Exercise 1
In the preferred stock designation excerpt, what is the stated value per share of the Series B Preferred Stock?
Exercise 2
From the preferred stock designation excerpt, print the passage that begins with the words containing "1. Designation and" and ends with "Million (1,000,000) shares.".

Text for analysis
That pursuant to the Articles of Incorporation of the Corporation, as amended (the “Articles of Incorporation”), an aggregate of One Million (1,000,000) shares of preferred stock, $0.001 par value per share (the “Preferred Stock”) are authorized for issuance, and may contain such rights, privileges and designations (including voting and conversion rights) as the Board of Directors of the Corporation (the “Board”) may, from time to time, designate.

 

That pursuant to the authority expressly conferred upon the Board by the Articles of Incorporation, on May 16, 2016, the Board adopted the following resolutions creating a series of One Million (1,000,000) authorized shares of Preferred Stock designated as voting, convertible Series B Preferred Stock of the Corporation, none of which shares have been issued.

 

RESOLVED, that the Board designates the Series B Preferred Stock and the number of shares constituting such series, and fixes the rights, powers, preferences, privileges and restrictions relating to such series in addition to any set forth in the Articles of Incorporation as follows:

 

TERMS OF SERIES A CONVERTIBLE PREFERRED STOCK

 

1. Designation and Number.

 

(a) A series of Preferred Stock of the Corporation, designated as voting, convertible Series B Preferred Stock, par value $0.001 per share, (“Series B Preferred Stock”) is hereby established. The number of authorized shares of Series B Preferred Stock shall initially be One Million (1,000,000) shares.

 

(b) The stated value of the Series B Preferred Stock shall be Five Dollars ($5.00) per share of Series B Preferred Stock (“Stated Value”).

Dataset excerpts
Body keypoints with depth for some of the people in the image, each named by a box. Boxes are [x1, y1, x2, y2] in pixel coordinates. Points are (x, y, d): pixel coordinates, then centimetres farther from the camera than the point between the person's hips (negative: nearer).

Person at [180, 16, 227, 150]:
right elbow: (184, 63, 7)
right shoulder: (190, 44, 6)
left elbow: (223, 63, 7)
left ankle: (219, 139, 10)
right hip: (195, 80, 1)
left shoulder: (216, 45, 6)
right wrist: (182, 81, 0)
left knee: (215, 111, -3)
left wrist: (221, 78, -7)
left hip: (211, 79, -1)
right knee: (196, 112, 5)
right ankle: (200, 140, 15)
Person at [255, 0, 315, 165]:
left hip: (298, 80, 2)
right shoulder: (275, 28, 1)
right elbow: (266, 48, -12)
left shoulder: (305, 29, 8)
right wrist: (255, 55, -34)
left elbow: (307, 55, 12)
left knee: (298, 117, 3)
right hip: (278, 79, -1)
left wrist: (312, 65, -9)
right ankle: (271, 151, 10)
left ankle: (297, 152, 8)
---
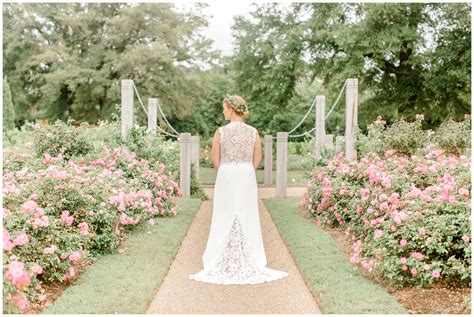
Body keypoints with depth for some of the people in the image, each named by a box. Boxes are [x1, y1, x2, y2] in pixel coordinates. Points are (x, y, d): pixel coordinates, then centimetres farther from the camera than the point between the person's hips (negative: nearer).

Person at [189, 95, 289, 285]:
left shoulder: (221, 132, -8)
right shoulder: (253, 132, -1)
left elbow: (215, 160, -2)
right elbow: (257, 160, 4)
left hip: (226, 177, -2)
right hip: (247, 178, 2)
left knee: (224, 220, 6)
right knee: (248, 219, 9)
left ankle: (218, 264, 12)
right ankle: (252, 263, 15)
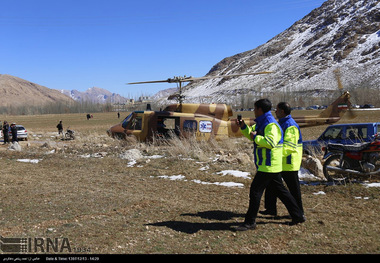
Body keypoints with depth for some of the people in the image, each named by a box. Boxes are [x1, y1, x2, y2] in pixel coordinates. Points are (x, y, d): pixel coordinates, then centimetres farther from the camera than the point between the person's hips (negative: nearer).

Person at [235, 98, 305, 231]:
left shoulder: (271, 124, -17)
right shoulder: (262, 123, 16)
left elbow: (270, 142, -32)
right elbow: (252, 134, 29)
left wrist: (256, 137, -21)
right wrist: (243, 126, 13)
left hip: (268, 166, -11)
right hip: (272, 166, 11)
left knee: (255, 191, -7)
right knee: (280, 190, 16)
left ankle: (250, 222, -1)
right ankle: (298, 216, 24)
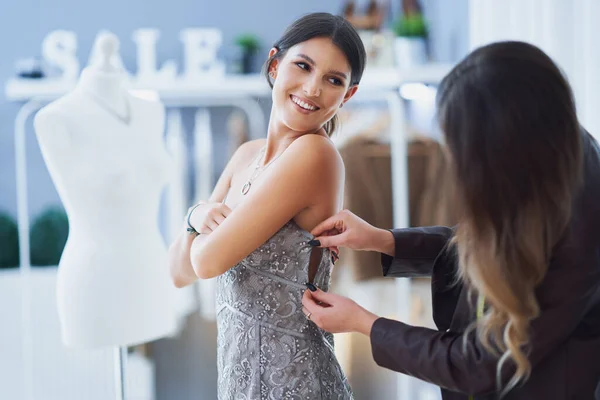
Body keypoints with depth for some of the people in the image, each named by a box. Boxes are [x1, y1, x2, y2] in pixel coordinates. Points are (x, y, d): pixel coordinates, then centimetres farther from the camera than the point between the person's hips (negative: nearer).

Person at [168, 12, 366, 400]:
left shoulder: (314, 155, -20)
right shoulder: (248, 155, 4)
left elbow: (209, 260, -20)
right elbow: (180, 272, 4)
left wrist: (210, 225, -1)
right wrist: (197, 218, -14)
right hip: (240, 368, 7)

Output 1
Five Dollars ($5.00) per share.

Output 2
1. Designation and Number.

 

(a) A series of Preferred Stock of the Corporation, designated as voting, convertible Series B Preferred Stock, par value $0.001 per share, (“Series B Preferred Stock”) is hereby established. The number of authorized shares of Series B Preferred Stock shall initially be One Million (1,000,000) shares.